Supplied text =>
——
Eddie Redmayne’s still fine but his stammering befuddlement is notably accentuated, making for even more annoying scenes of awkward social interaction. Katherine Waterston is trying her best through middling material, as is Alison Sudol who’s particularly hard-done by a script that gives her the worst, arguably most bizarre character arc of the film. And Dan Fogler is still great as the best and most compelling character, though with far less of a role than he had before. However Callum Turner falls largely into the background as Newt’s brother -a troubled relationship that a smarter movie would have taken advantage of. Ezra Miller is no better here than he was in the first Fantastic Beasts, still just sauntering around bluntly. The best performance comes from Jude Law, who nicely captures Dumbledore’s personality and prestige. But of course the elephant in the room of this cast is Johnny Depp. Putting aside the indiscretions that make his very presence uncomfortable, he plays the title villain with way more effort than he gave the last Pirates film, but doesn’t colour him with enough character to justify replacing Colin Farrell.
Grindelwald is of course an allegorical figure, intended to stand in for a number of past (and present) dangerous ideologues and their recruitment tactics and rhetoric. But while this and other social commentary and political allusions are made clear, there are likewise really troublesome themes to this movie Rowling didn’t think through. The infamous Nagini reveal, which is explained very pointedly and thoroughly in the movie, is still stupid and pointless, even without its quasi-racist connotations given what we know becomes of that character. A love spell is once again irresponsibly treated as a joke in the context of a movie that elsewhere equates it directly with sexual abuse. And there’s a reference to World War II in this movie that’s at best astonishingly incongruent, at worst grossly tone-deaf.
——
[Saved entries]

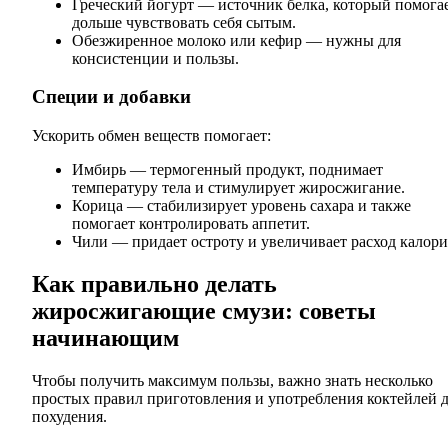
Греческий йогурт — источник белка, который помога
дольше чувствовать себя сытым.
Обезжиренное молоко или кефир — нужны для
консистенции и пользы.
Специи и добавки
Ускорить обмен веществ помогает:
Имбирь — термогенный продукт, поднимает
температуру тела и стимулирует жиросжигание.
Корица — стабилизирует уровень сахара и также
помогает контролировать аппетит.
Чили — придает остроту и увеличивает расход калори
Как правильно делать
жиросжигающие смузи: советы
начинающим
Чтобы получить максимум пользы, важно знать несколько
простых правил приготовления и употребления коктейлей 
похудения.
——
Brief A =>
Answer these questions from the film review:
(i) Which actor gives the best performance?
(ii) Which actor is said to be no better than he was in the first Fantastic Beasts?
(iii) Which war does the movie make a reference to?
Brief B =>
Say whether each statement agrees with the film review, and quote the words that decide it:
(i) Dan Fogler has a bigger role than he had before.
(ii) Grindelwald is an allegorical figure.
(iii) Callum Turner plays Newt's brother.
Brief C => Rewrite the film review starting at "Grindelwald is of" and ending at "worst grossly tone-deaf.", swapping "love spell" for "memory charm".
Work only from the film review, not from the items.

Output A =>
(i) Jude Law
(ii) Ezra Miller
(iii) World War II

Output B =>
(i) No: "though with far less of a role than he had before"
(ii) Yes: "Grindelwald is of course an allegorical figure"
(iii) Yes: "Callum Turner falls largely into the background as Newt’s brother"

Output C =>
Grindelwald is of course an allegorical figure, intended to stand in for a number of past (and present) dangerous ideologues and their recruitment tactics and rhetoric. But while this and other social commentary and political allusions are made clear, there are likewise really troublesome themes to this movie Rowling didn’t think through. The infamous Nagini reveal, which is explained very pointedly and thoroughly in the movie, is still stupid and pointless, even without its quasi-racist connotations given what we know becomes of that character. A memory charm is once again irresponsibly treated as a joke in the context of a movie that elsewhere equates it directly with sexual abuse. And there’s a reference to World War II in this movie that’s at best astonishingly incongruent, at worst grossly tone-deaf.